Morpion Circus
Lourde tâche, plus lourde qu'il n'y paraît, de dégoiser sur un San Antonio, alias Sana, alias again Frédéric Dard. Ce livre-ci date de 1983, n'est donc plus de la première fraîcheur, et s'intitrouducule (allons-y) Morpion Circus, sans aucun rapport ni avec l'enfance ni avec les parasites génitaux, non plus qu'avec l'art de Léotard l'inventeur du trapèze, pas l'autre, en dépit du clown blanc fatigué affalé sur la première de couve, juste derrière le titre.
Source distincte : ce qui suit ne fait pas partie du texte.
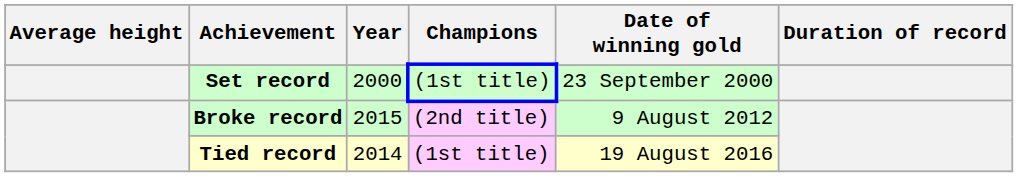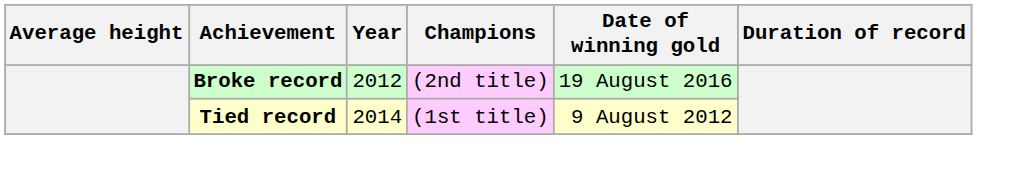- row: Set record | 2000 | (1st title) | 23 September 2000
Broke record | Year: 2015 -> 2012
Broke record | Date of winning gold: 9 August 2012 -> 19 August 2016
Tied record | Date of winning gold: 19 August 2016 -> 9 August 2012
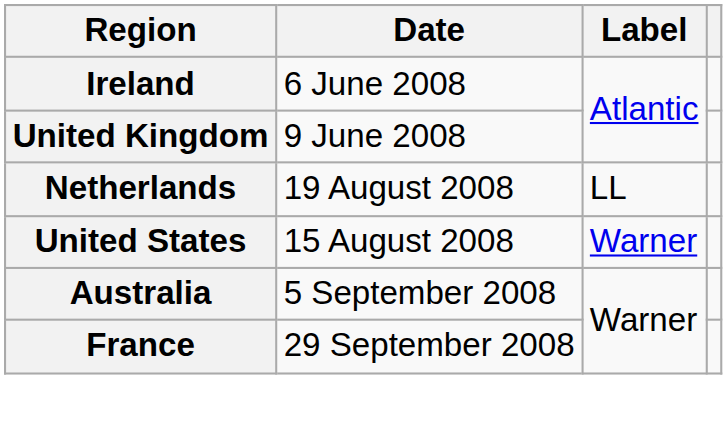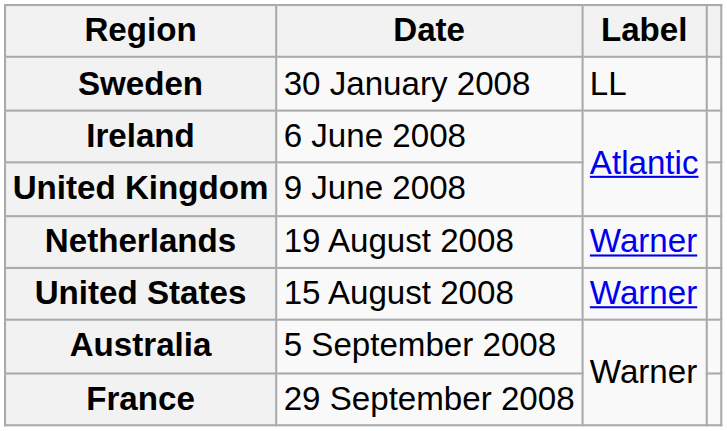+ row: Sweden | 30 January 2008 | LL
Netherlands | Label: LL -> Warner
San Antonio était-il de la vraie littérature, ou de la para, ou de la méta de la même, ce débat courait déjà en ces années du premier septennat mitterrandien : et l'auteur de se rengorger dans une de ses nombreuses parenthèses : « du San A, c'est du San A, et qu'on ne s'avise pas de me placer dans une case, bande de ceci et bande de cela et bande de travers », là j'en rajoute mais c'est facile.
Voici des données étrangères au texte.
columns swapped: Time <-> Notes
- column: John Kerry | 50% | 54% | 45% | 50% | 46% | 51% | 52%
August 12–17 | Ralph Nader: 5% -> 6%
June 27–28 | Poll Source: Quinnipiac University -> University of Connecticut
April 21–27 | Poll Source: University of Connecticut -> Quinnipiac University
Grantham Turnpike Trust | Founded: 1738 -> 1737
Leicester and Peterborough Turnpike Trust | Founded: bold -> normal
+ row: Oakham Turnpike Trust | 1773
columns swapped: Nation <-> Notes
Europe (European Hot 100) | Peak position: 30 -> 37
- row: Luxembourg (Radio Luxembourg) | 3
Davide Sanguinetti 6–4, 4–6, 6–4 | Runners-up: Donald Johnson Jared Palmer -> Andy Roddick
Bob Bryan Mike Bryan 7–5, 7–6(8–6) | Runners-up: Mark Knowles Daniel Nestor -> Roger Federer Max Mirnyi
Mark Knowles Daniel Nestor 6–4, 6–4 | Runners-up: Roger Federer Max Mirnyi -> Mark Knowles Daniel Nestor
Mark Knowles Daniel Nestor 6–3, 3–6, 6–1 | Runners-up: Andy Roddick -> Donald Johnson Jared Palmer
Car San Antonio me semble avoir vieilli plus vite que le fromage, avoir épuisé tout son stock à malices, et, disons le mot, relever du troisième degré : faire semblant d'être vulgaire tout en restant raffiné, cultivé, noble et plein de sollicitudes pour le genre humain si misérable, mais ne pas y parvenir, à faire semblant, quelles que soient les qualités intrinsèques ou entre insectes du personnage écrivant. J'ai ri à rectum déployé en le découvrant, à 18 ans, au lieu de draguer les gonzesses qui se pressaient sur l'herbe autour de moi tandis que d'autres plus futés s'emparaient de leurs culs. Moi pendant ce temps je me marrais comme un âne qui brait. Toutes les insolences sont de sortie : monologuer, digresser, calembourer, engueuler le lecteur, se permettre des jeux de mots particulièrement cultivés comme « je me barbais d'Aurevilly », inventer des noms à la noix comme le Professeur Sa-Fêmahl, typiquement marrakchi, pour ensuite prétendre l'avoir oublié, ce nom-là, histoire de bien montrer qu'on ne croit pas à ce que l'on raconte et que l'on bâcle son travail.
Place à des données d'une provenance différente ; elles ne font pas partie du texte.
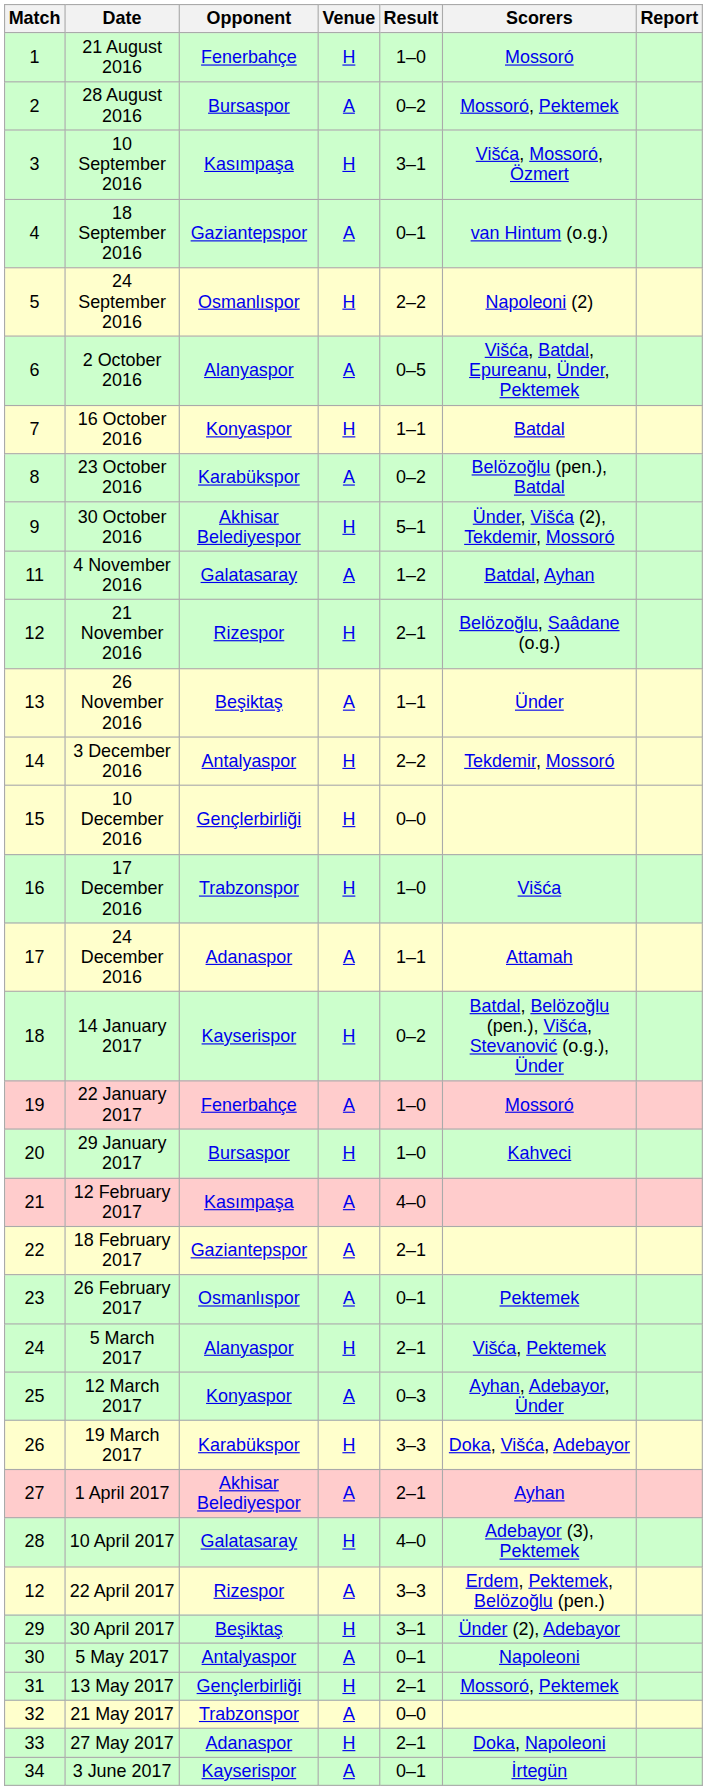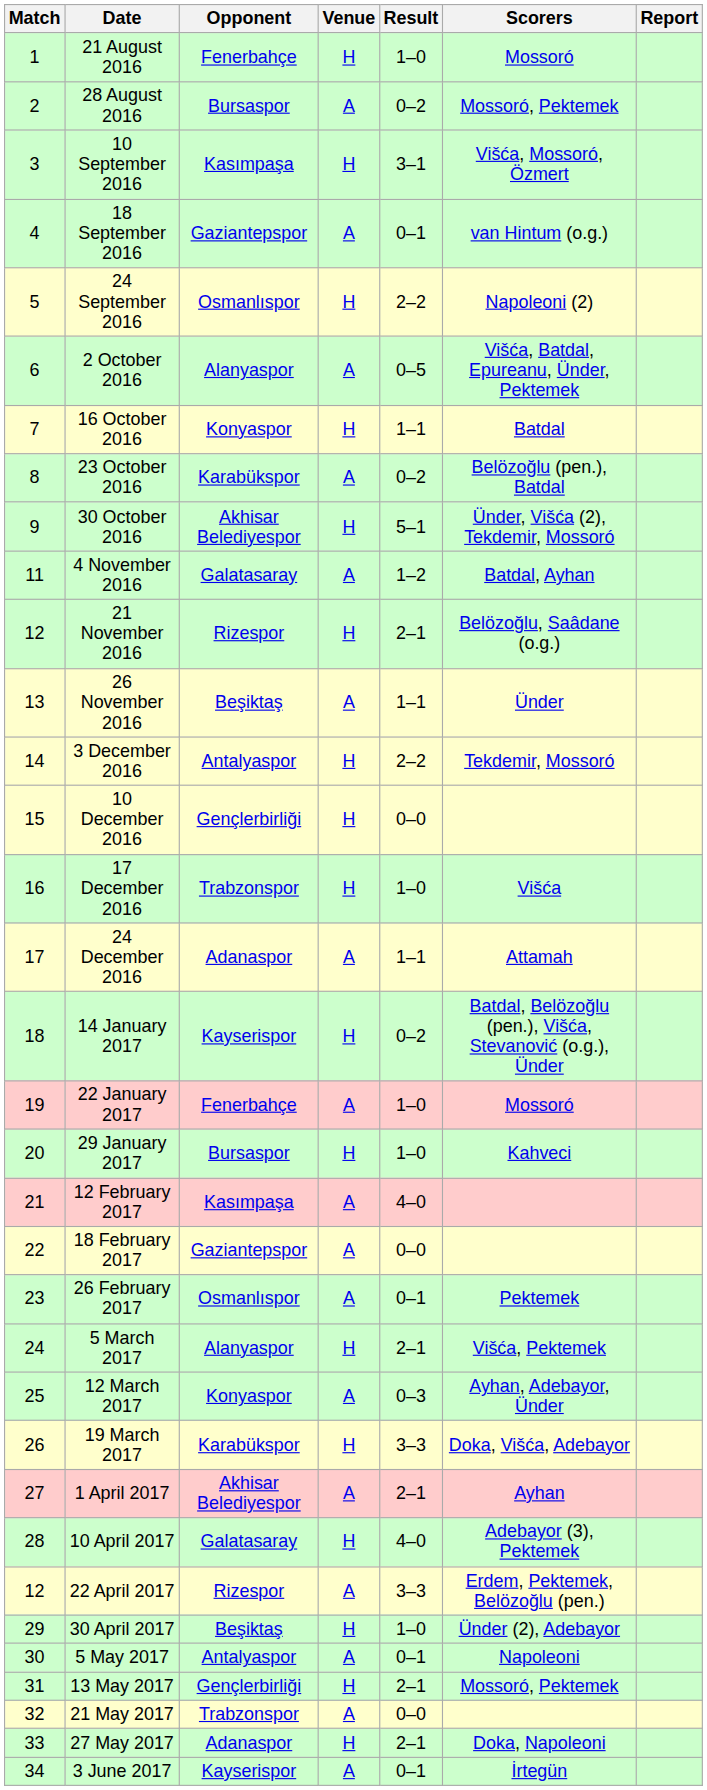18 February 2017 | Result: 2–1 -> 0–0
30 April 2017 | Result: 3–1 -> 1–0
Inventer des titres de chapitres n'ayant eux non plus aucun rapport surtout sexuel avec l'intrigue, de laquelle on se fout comme de la Charente, dévier des proverbes et des expressions toutes faites comme je viens de le faire, jouer sur les personnages bien connus des fidèles comme l'ineffable Pinault ultrabavochard et cocu jusqu'au plafond de la Sixtine, ou l'ignoble Bérurier qui rote qui pète rien ne l'arrête, bref, on croirait moi-même lorsqu'il se fait chier ou fait cours ce qui revient au même, or je ne puis me supporter qu'une demi-heure par jour et encore, quand il vente. Du San Antonio, je m'en fais sous la douche et parfois je rigole tout seul en inventant des plaisanteries d'almanach Vermot qui se prend pour François Rabelais.
Le tout absolument rabâché par conséquent, à utiliser à la pelle quand on est de très bonne humeur, avec la pleine conscience de sa nullité désespérée. La vie n'est pas marrante, profitez-en avant d'être au fond du trou, en revanche pour tous les autres trous de la femme allez-y franco, elles ne demandent que ça et vas-y que je te tire à déboucher tous les lavabos, amis de la galanterie bonsoir. Bien sûr qu'on les respecte, aussi longtemps qu'elles veulent baiser, camarade Bigard nous voilà. Mais c'est curieux, nous ne savons plus rire. Avec la manie de choper l'air du temps quand il passe, je ne suis plus le même depuis l'attentat du 11 septembre, il passe de drôles de pessimismes dans l'atmosphère, une ambiance de race en décomposition, la nôtre même si elle n'existe pas, on n'a plus de goût à rien, tout le monde devient stupide, grognon et agressif, double pléonasme, dès que tu t'approches d'une fille elle téléphone à police secours comme disait feu Guy Bedos ou « l'art de se faire des amis », et dès qu'une fille s'approche d'un mec ça ne va pas tarder à donner le même comportement.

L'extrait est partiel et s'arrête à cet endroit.